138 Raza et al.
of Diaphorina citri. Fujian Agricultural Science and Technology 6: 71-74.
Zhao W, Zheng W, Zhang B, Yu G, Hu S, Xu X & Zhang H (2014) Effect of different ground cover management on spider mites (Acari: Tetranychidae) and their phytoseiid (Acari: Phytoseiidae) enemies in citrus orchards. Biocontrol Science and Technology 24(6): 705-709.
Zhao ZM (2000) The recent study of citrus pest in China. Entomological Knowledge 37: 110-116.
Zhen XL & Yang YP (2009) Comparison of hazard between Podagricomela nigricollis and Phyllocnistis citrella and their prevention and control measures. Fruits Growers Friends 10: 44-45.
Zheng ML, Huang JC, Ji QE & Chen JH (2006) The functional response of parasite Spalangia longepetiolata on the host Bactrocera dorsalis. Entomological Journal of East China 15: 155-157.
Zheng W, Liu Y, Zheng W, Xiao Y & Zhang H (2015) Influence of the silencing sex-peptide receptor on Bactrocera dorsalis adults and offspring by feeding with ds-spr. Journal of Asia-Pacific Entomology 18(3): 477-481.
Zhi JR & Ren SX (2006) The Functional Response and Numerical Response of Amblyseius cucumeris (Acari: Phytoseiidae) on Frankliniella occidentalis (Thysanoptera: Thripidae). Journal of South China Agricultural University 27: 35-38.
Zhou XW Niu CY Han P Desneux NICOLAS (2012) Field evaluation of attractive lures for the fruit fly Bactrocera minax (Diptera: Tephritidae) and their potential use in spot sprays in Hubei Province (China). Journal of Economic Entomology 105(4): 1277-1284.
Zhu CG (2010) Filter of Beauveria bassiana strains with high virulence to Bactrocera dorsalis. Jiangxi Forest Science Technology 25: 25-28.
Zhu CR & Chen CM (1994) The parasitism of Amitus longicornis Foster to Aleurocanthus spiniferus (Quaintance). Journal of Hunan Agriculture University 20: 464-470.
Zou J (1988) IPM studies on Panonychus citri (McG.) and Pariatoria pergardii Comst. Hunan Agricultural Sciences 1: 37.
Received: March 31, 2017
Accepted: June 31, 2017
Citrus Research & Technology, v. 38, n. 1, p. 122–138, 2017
____________
Taking the entries above, write out exactly each line from the one holding "Zhao W, Zheng" to the one holding "Zhao ZM (2000)", both included, and stop there.

Zhao W, Zheng W, Zhang B, Yu G, Hu S, Xu X & Zhang H (2014) Effect of different ground cover management on spider mites (Acari: Tetranychidae) and their phytoseiid (Acari: Phytoseiidae) enemies in citrus orchards. Biocontrol Science and Technology 24(6): 705-709.
Zhao ZM (2000) The recent study of citrus pest in China. Entomological Knowledge 37: 110-116.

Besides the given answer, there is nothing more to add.